Gesellschaftlich wertete der Nationalsozialismus die Frau auf und dabei gab es nicht nur Gebärprämien, sog. „Karnickelorden“. Überraschend ist, daß auch einige alte Forderungen der fortschrittlichen Frauenbewegung erfüllt wurden. Ab 1934 durften ehelose Frauen, falls gewünscht, mit Frau statt Fräulein angeredet werden. In der BRD schaffte Adenauer diese Regelung später wieder ab. Auch das Scheidungsrecht wurde liberalisiert. [168] Den Hintergrund dieser Reformen stellte die Rassenideologie der Naziführung dar. Hitler und die SS sahen die Steigerung der Geburtenrate als „Lebensfrage“ für Deutschland. Die bürgerliche und kirchliche Sexualmoral, für die die Ehe höher stand als die Vermehrung, war deshalb hinderlich. Wiederholt versuchte die SS-Führung eine gesetzliche Gleichstellung von ehelichen und unehelichen Kindern herbeizuführen. Dabei scheiterte sie aber am erbitterten Widerstand der Kirche und größerer Teile der Partei. Die Liberalisierung des Scheidungsrechts war der einzige größere Erfolg in diesen Kämpfen. [169]

Auf die Universität kamen zunächst wenig Frauen. Der Anteil der Studentinnen an den Hochschulen war mit 10 % der jährlichen Neuimmatrikulationen quotiert. Doch als während des Krieges viele Studenten an die Front mußten, füllten sich die Universitäten mit Studentinnen. Ihr Anteil stieg auf 50 % im Wintersemester 1943/44. [170] Aus leitenden Stellen im Unterrichts- und Erziehungswesen wurden Frauen allerdings verdrängt. Die Regierung verhängte sogar ein Berufsverbot für Juristinnen. Daß das kleine bißchen Frauenemanzipation im „Dritten Reich“ ungewollt war, wurde auch in Hitlers Stellung zu den Löhnen deutlich. Die Forderung der DAF „Gleicher Lohn für gleiche Leistung“ lehnte Hitler in Bezug auf die Frauen wiederholt ab.

Volksgemeinschaft und Klassengesellschaft

Neben den genannten Maßnahmen war der Reichsarbeitsdienst das zentrale Mittel zur volksgemeinschaftlichen Erziehung. Hierl, der Führer des Arbeitsdienstes, erläuterte es folgendermaßen: „Es gibt kein besseres Mittel, die soziale Zerklüftung, den Klassenhaß und den Klassenhochmut zu überwinden, als wenn der Sohn des Fabrikdirektors und der junge Fabrikarbeiter (…) im gleichen Rock bei gleicher Kost den gleichen Dienst tun als Ehrendienst für das ihnen allen gemeinsame Volk und Vaterland.“ [171] Der Arbeitsdienst stellte eine Verstärkung der Ausbeutung dar und eine Form von Zwangsarbeit. Viele Arbeiterjugendliche erfüllte es aber mit Genugtuung, daß die Bürgerkinder zum ersten Mal auch mit zupacken mußten.

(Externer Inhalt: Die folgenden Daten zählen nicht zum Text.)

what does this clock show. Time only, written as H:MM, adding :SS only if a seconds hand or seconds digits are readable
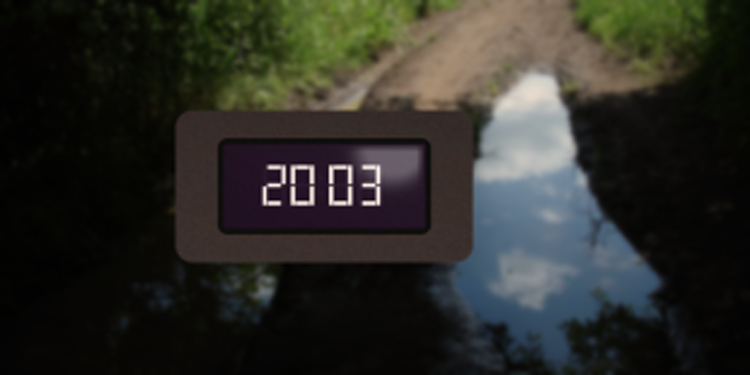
20:03
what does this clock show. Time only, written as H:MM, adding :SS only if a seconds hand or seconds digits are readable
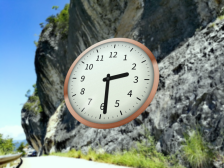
2:29
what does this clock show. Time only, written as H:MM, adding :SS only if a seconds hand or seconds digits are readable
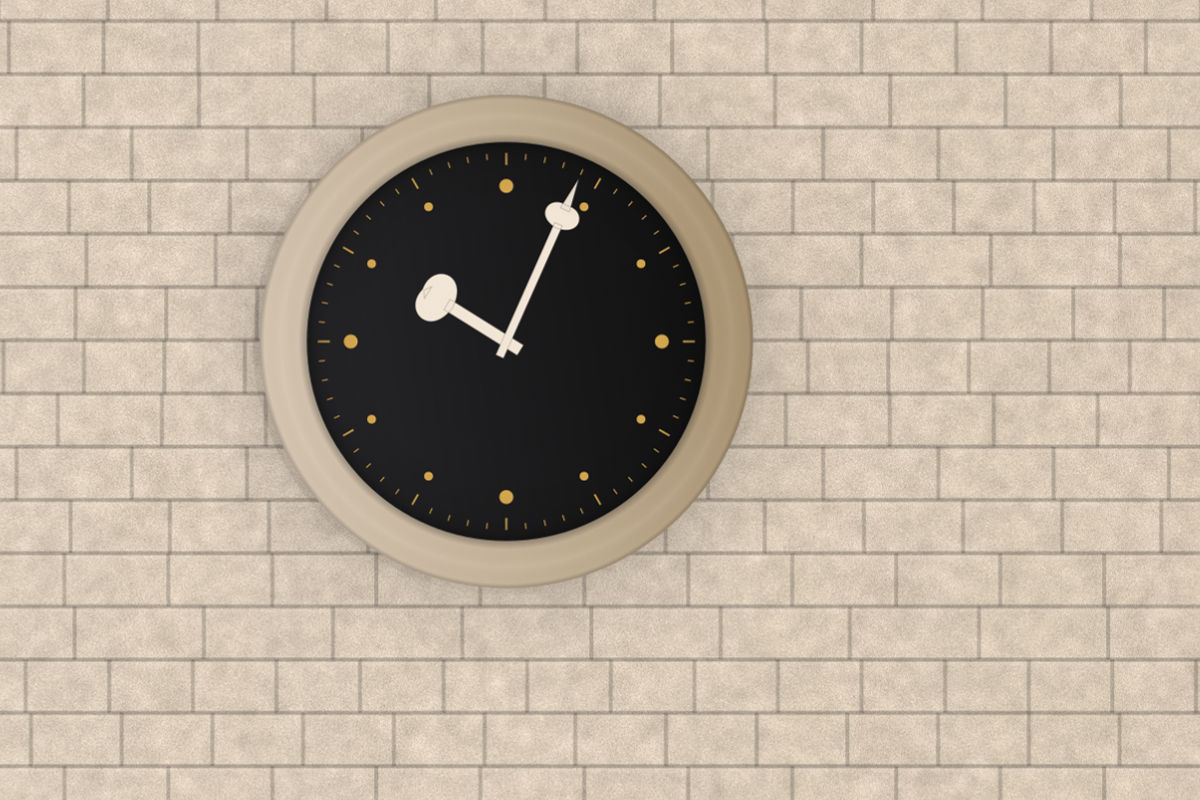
10:04
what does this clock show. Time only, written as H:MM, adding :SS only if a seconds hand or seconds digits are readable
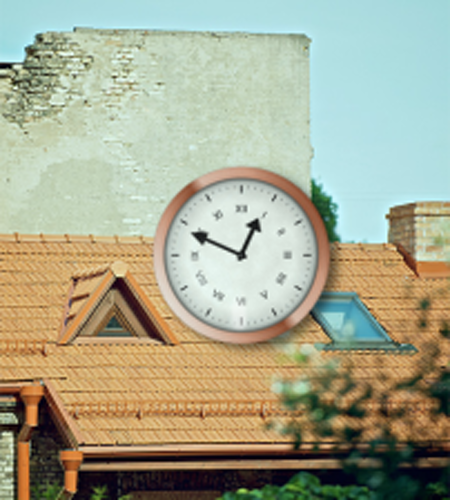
12:49
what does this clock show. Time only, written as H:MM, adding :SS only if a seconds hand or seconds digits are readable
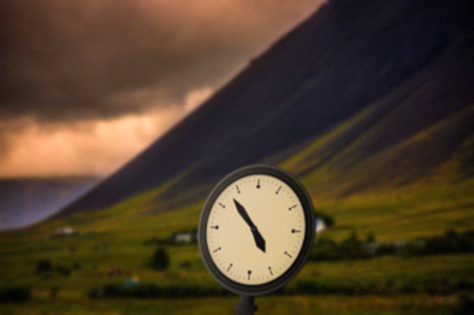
4:53
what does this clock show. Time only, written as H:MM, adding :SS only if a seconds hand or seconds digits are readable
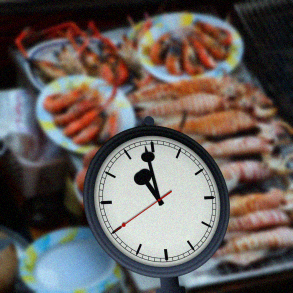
10:58:40
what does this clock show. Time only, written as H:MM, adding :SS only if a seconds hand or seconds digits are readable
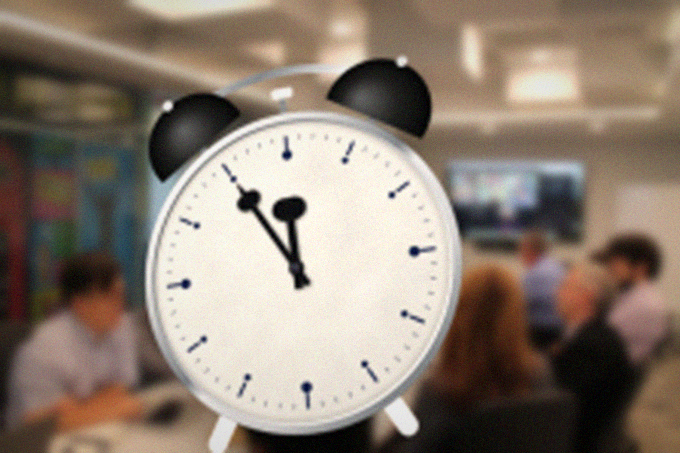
11:55
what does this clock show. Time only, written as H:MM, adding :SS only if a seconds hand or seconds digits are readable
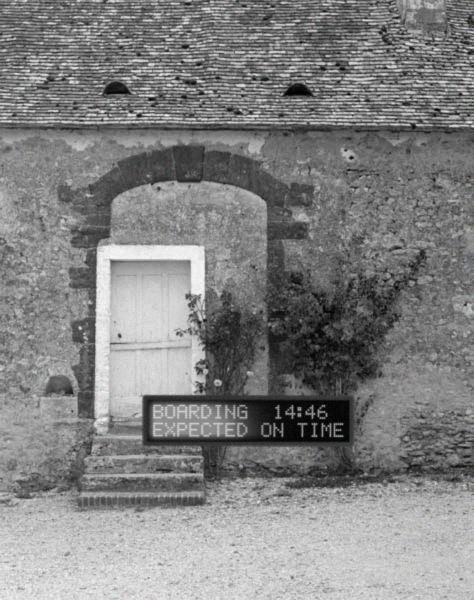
14:46
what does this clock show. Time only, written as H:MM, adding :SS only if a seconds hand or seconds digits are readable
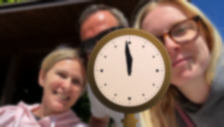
11:59
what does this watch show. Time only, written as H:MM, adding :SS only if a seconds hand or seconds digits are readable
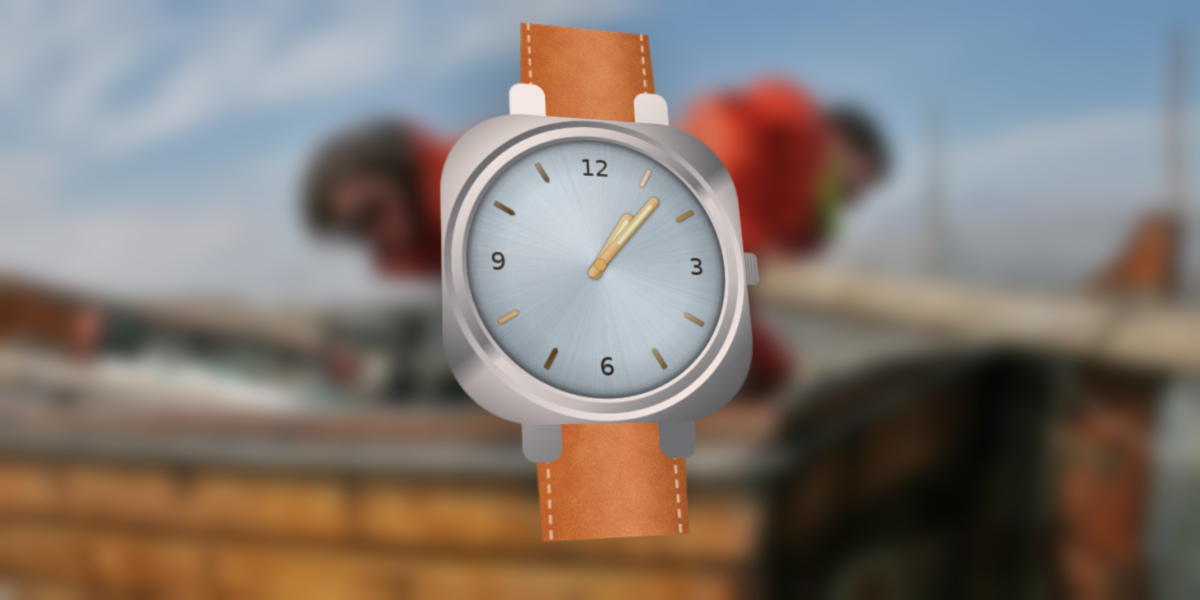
1:07
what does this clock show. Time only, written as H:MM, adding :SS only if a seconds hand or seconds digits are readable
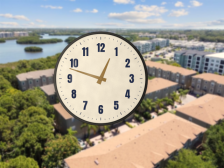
12:48
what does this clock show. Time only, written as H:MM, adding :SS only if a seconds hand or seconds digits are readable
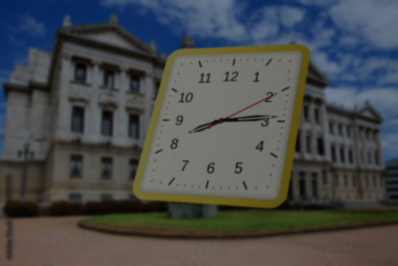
8:14:10
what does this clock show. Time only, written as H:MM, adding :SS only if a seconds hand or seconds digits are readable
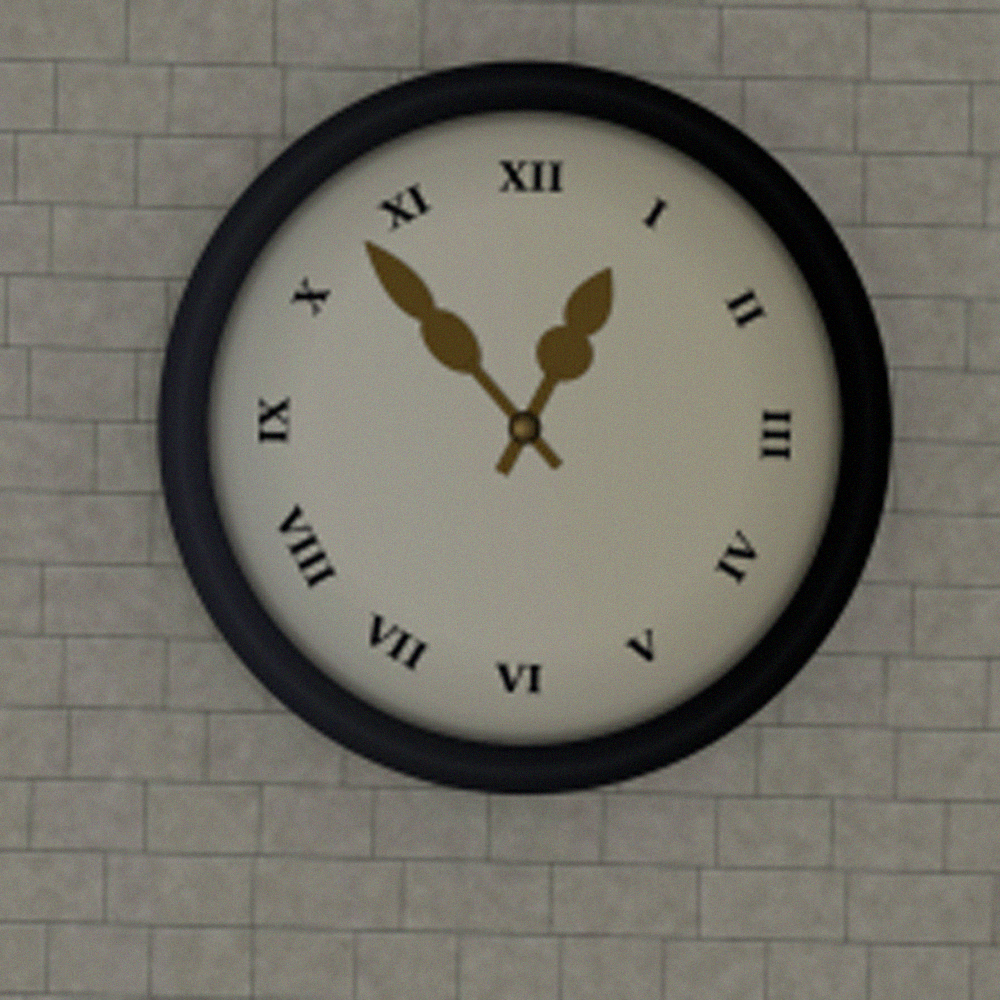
12:53
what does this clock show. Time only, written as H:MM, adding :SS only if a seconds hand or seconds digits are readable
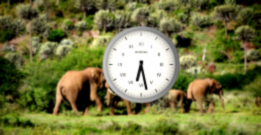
6:28
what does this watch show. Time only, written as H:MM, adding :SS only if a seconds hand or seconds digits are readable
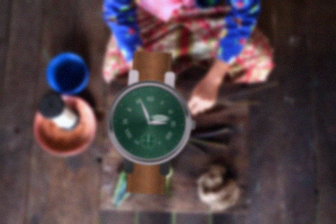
2:56
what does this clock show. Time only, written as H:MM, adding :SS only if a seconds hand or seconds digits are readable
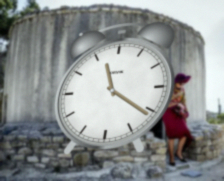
11:21
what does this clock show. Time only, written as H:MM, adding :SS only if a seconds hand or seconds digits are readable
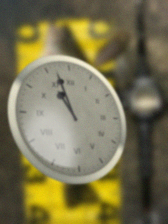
10:57
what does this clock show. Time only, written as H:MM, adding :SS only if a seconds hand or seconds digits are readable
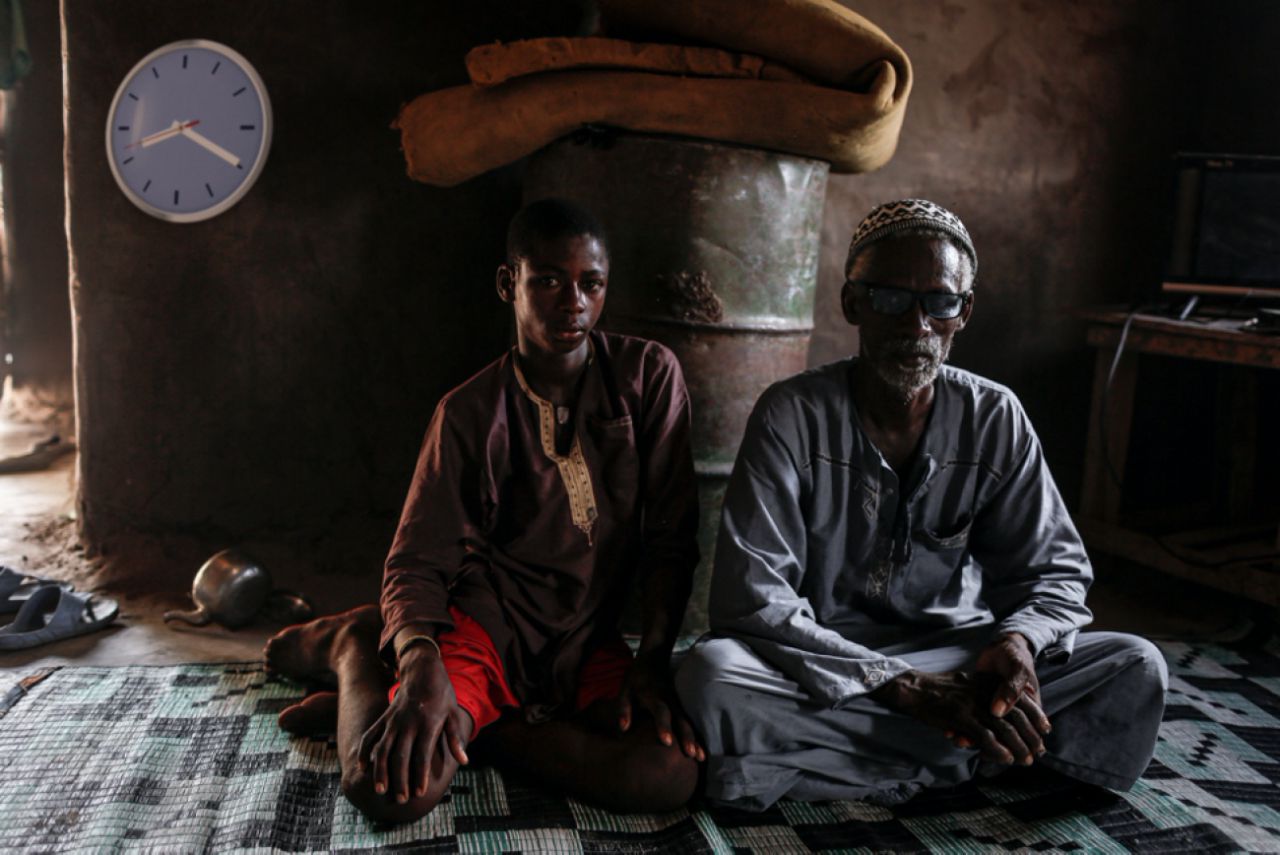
8:19:42
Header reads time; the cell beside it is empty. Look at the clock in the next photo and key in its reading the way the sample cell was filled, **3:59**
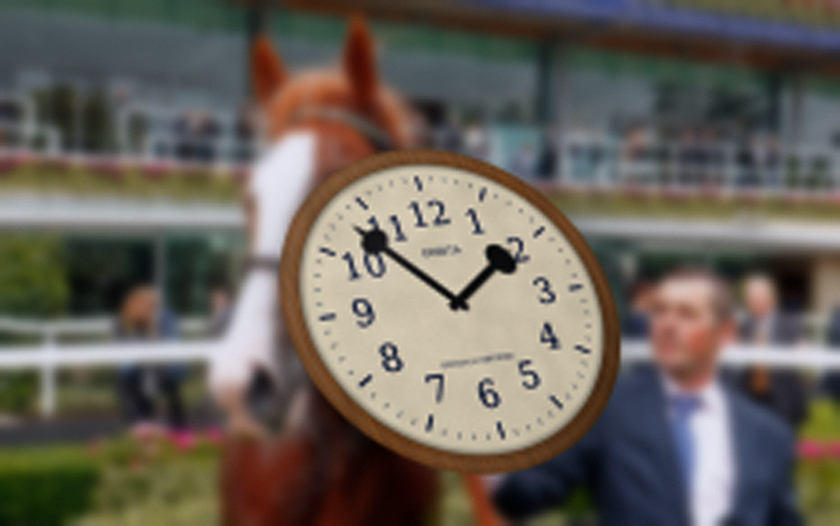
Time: **1:53**
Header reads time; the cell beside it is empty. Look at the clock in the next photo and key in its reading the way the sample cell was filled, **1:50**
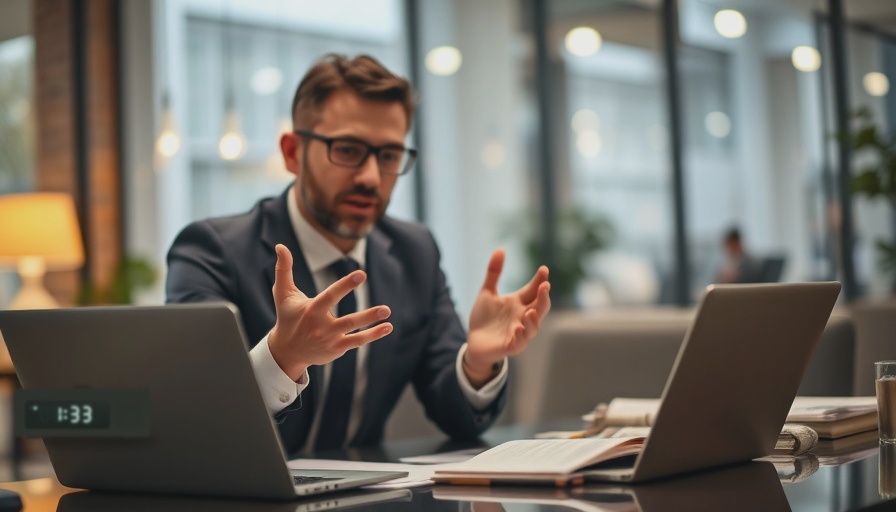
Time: **1:33**
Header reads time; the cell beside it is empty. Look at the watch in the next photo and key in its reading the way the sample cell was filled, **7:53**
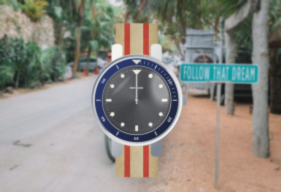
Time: **12:00**
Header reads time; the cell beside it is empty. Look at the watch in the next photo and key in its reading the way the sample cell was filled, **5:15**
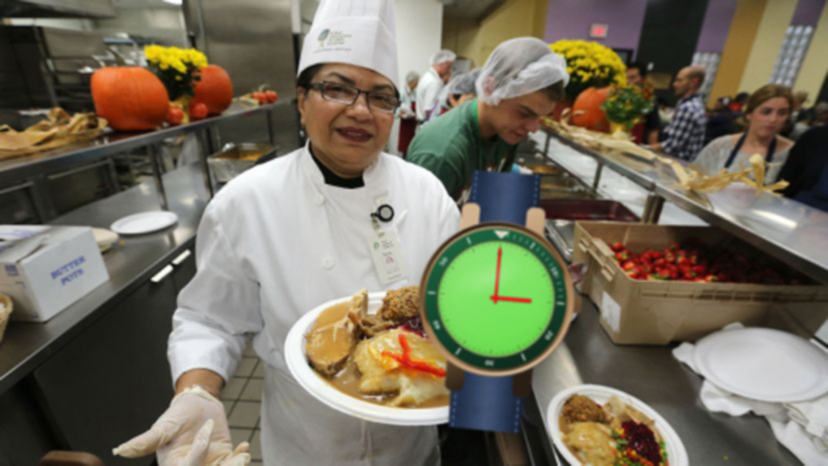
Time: **3:00**
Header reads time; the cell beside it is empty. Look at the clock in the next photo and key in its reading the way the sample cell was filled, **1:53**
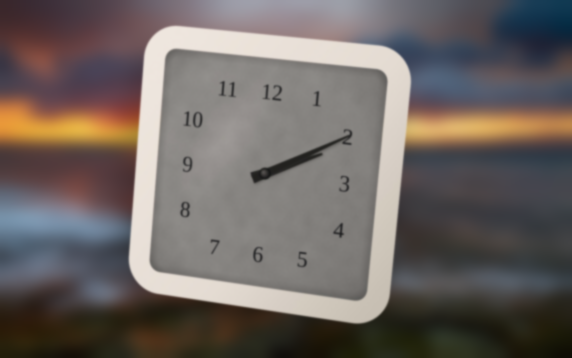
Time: **2:10**
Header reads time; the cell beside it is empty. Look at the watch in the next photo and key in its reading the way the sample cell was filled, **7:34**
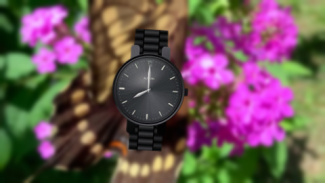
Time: **8:00**
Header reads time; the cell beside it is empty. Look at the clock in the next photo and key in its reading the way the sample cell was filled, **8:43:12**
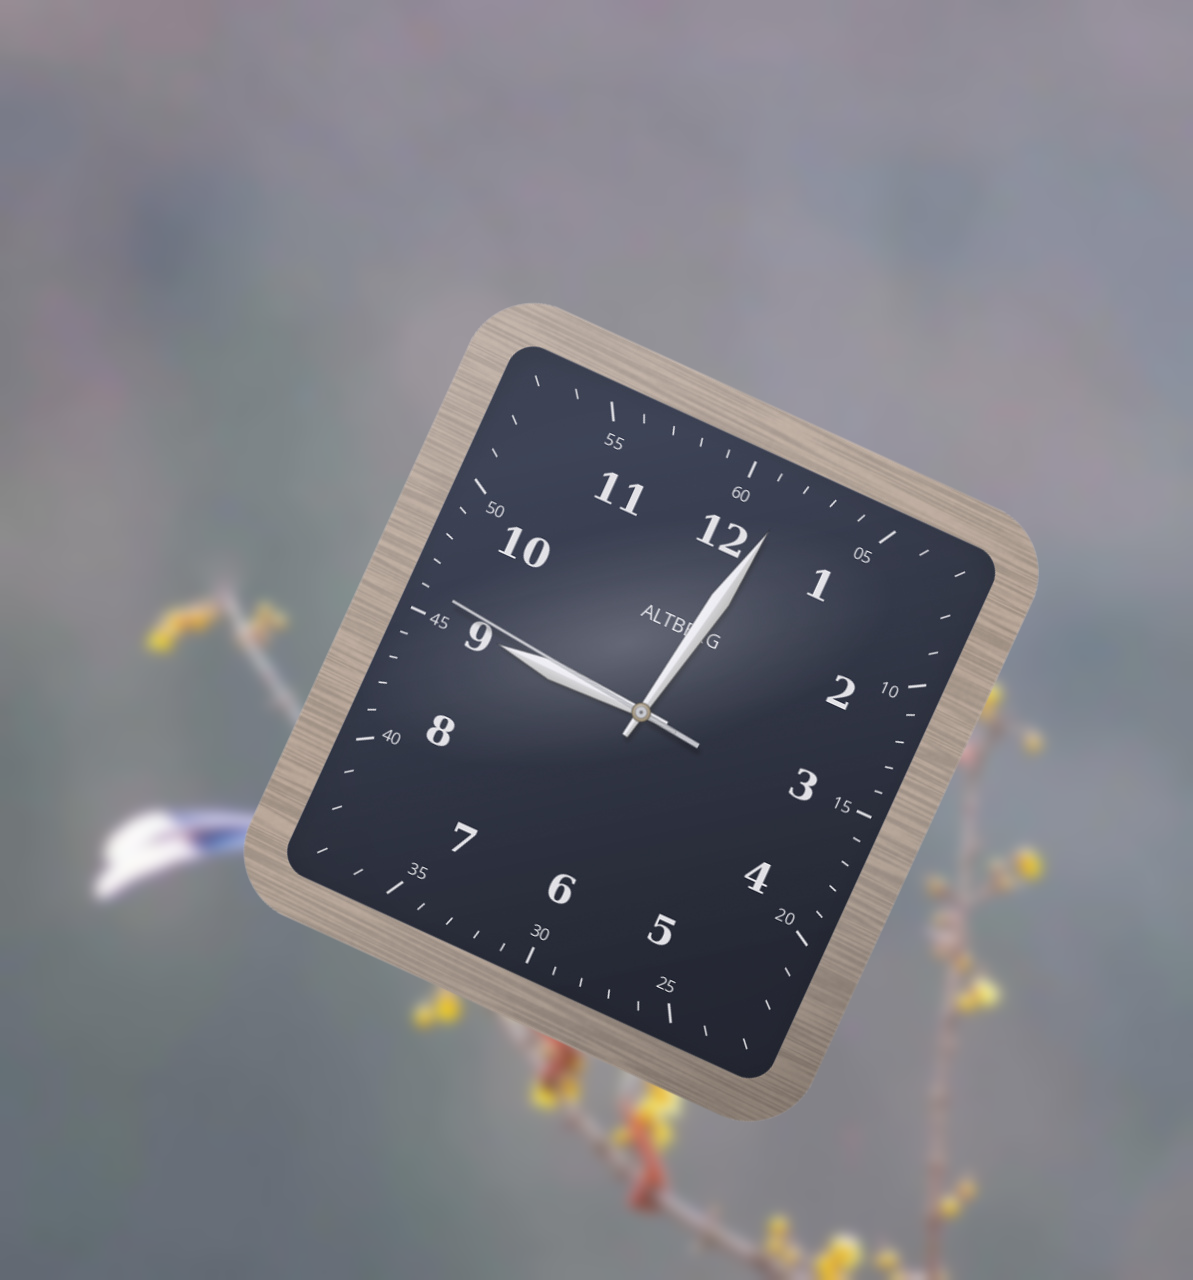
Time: **9:01:46**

RAD, NAPOLA und der soziale Aufstieg von Millionen Deutschen schien für viele die Idee der klassenübergreifenden Volksgemeinschaft Wirklichkeit werden zu lassen. Trotz des Abbaus der Standesschranken blieb die Klassengesellschaft weiter bestehen. Die Kapitalisten machten die Gewinne und blieben, wenn auch mit kleinen Einschränkungen, Herr im Betrieb. Die Proletarier und Bauern wurden weiter ausgebeutet. Handwerker blieben rückständige Kleinproduzenten und die Junker adelige Großgrundbesitzer. Alle Beteiligten wußten das auch. Nur gelang es dem Nationalsozialismus, durch eine feinfühlige Politik einen stabilen Kompromiß zwischen den Klassen herbeizuführen und damit die direkte Klassenkonfrontation der Weimarer Republik zu beenden. Alle, die versuchten, den Klassenkampf in alter Form neu zu beleben, wurden brutal verfolgt und landeten im KZ. Doch die Zustimmung der breiten Massen zum neuen Regime litt darunter nicht. Mögen auch viele den Terror mißbilligt haben, in den Widerstand traten sie deswegen nicht, in dem festen Glauben, der Nationalsozialismus verwirkliche ihre unmittelbaren sozialen Interessen.